CONSIGNA ESCRITA: Determina si cada afirmación concuerda con el texto sobre la historia argentina que sigue: (a) la tradición liberal llegó a la Argentina desde España, igual que la hispano-católica; (b) Voltaire escribió la carta citada a Rousseau; (c) las misiones de la Compañía de Jesús ayudaron a defender las fronteras del Imperio frente al avance portugués. Responde sí o no y cita textualmente las palabras del texto que lo deciden.

DOCUMENTO FUENTE:
• • • •
Ese error monstruoso, con su falso concepto de libertad, ha sido la perdición
no solo de nuestra patria sino de todas las naciones cristianas que otrora
configuraron la Cristiandad.
Por eso, la clave
para entender el drama que signa toda la historia argentina estriba en tener
presente la pugna que se dio entre su tradición hispano-católica, que daba
primacía a las realizaciones espirituales; y la tradición liberal,
extranjerizante y materialista, que es su antítesis.
Cabe aclarar que
esta última tradición –es menester reconocerlo-, al igual que la primera,
también nos vino de nuestra Madre Patria. Porque si bien la Argentina se fundó
bajo el signo de la cruz y la espada, durante
el apogeo de la cristiandad hispánica;
sin embargo el plexo de valores de esa tradición fundacional comenzó a
ser negado tempranamente con las ideas del despotismo ilustrado, racionalista,
secularista y afrancesado, que en el siglo XVIII nos llegó desde España,
gobernada a las sazón por la dinastía borbónica.
Fue entonces,
durante ese periodo en el que reinaron los monarcas de la Casa de los Borbones, que se introdujeron en España
las ideas de la Ilustración; con su culto a la razón y su desprecio por la
religión; con su dogma del Progreso Indefinido y su antropocentrismo
prometeico. Y esas ideas, que luego en Francia serian el disparador de la
endemoniada Revolución de 1789; en España serán el germen de la ruina y la
destrucción del Imperio hispano-católico. Ello sobre todo durante el reinado de
Carlos III; un rey que se rodeó de ministros masones (Floridablanca, el conde
de Aranda, Campomanes, etc) y que bajo esa influencia dispuso la expulsión de
los padres de la Compañía de Jesús; una orden religiosa que había planteado una
férrea oposición a las ideas de la Ilustración.
Ciertamente, fueron
los jesuitas quienes, ante el avance del movimiento ilustrado, con más ardor
defendieron la ortodoxia católica; y es por ello que los “Hombres de las Luces”
trataron por todos los medios de neutralizarlos. Lo confiesa Voltaire en una
carta a Helveticus, en la que decía: “cuando hayamos eliminado a los jesuitas
habremos dado un gran paso adelante en nuestra lucha contra lo que detestamos”.
Se refiere Voltaire, obviamente, a la Iglesia Católica.
Así pues, sacados
del medio los padres de la Compañía de Jesús el gran paso que ansiaban dar los
ilustrados fue dado, y con ello la difusión de los ideales del Iluminismo quedó
asegurada. A partir de entonces los días del Imperio Hispanoamericano estaban
contados.
En América, la
formidable labor civilizadora y evangelizadora que desarrolló la Compañía es
larga de enumerar. Sus misiones incluso jugaron un papel vital en la defensa de
las fronteras del Imperio ante el avance portugués. Sus colegios y
universidades fueron centros de enorme difusión cultural; en ellos se enseñaron
las ideas filosóficas- políticas del padre Francisco Suarez, doctrina
universalmente aceptada entre los católicos de entonces, que se oponía al
absolutismo y al despotismo ilustrado.
• • • •
FILAS PROPORCIONADAS:
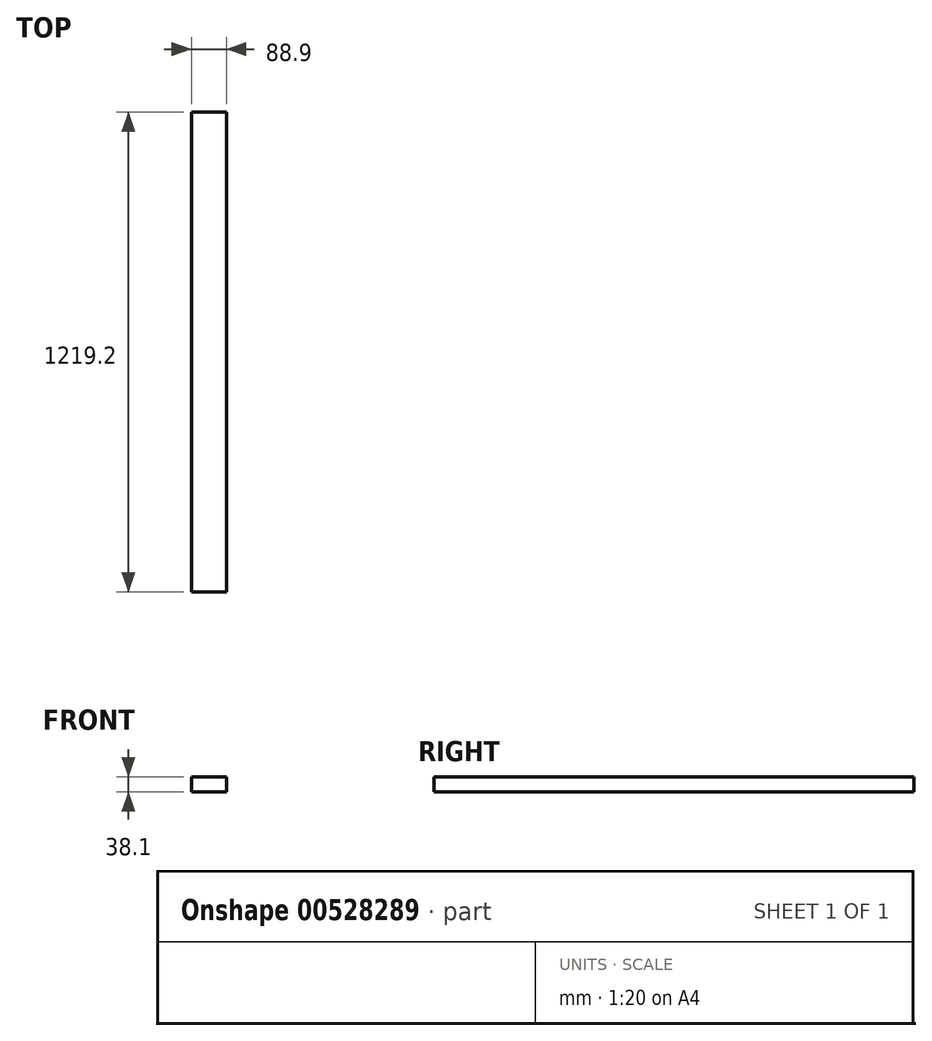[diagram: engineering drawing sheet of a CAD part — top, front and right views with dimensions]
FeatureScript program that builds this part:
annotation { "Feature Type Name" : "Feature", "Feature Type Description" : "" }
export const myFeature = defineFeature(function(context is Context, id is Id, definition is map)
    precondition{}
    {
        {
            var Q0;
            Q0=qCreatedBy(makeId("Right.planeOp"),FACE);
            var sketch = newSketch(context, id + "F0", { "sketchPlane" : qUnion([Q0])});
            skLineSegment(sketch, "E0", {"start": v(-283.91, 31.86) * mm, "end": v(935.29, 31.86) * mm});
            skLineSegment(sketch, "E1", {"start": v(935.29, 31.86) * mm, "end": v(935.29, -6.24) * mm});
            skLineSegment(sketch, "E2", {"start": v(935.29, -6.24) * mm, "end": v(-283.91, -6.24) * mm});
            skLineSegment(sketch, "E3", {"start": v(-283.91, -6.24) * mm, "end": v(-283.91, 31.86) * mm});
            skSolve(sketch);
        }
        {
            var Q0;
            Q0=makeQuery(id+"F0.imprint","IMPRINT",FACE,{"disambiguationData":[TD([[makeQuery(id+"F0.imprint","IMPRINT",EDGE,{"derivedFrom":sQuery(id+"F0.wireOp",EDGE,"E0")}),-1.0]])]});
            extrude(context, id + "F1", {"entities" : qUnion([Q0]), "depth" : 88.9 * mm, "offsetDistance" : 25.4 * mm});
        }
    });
• • • •
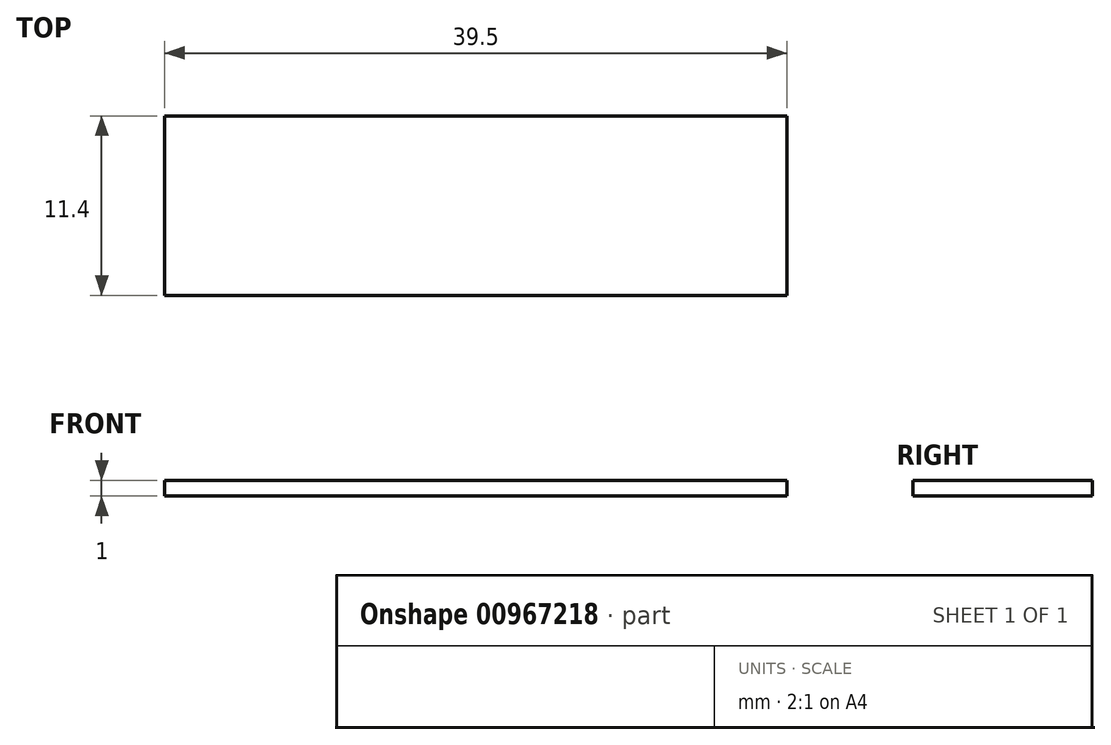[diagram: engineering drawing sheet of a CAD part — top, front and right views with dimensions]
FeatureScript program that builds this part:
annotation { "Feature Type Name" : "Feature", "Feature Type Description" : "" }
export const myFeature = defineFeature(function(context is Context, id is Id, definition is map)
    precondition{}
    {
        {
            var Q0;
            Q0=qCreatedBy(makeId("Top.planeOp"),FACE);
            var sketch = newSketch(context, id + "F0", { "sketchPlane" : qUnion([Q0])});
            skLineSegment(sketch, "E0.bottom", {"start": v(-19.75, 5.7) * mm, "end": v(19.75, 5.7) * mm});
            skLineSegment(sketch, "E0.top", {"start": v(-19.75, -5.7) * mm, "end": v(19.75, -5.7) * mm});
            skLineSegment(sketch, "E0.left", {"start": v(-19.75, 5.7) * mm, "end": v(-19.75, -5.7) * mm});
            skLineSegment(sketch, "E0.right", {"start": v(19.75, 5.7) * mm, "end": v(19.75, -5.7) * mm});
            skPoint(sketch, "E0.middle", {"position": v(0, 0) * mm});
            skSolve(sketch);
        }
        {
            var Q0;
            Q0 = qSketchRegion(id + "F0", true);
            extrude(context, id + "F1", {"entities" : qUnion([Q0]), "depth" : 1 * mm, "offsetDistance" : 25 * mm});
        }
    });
• • • •
SOLUCIÓN:
(a) Sí: «esta última tradición –es menester reconocerlo-, al igual que la primera, también nos vino de nuestra Madre Patria».
(b) No: «Lo confiesa Voltaire en una carta a Helveticus».
(c) Sí: «Sus misiones incluso jugaron un papel vital en la defensa de las fronteras del Imperio ante el avance portugués».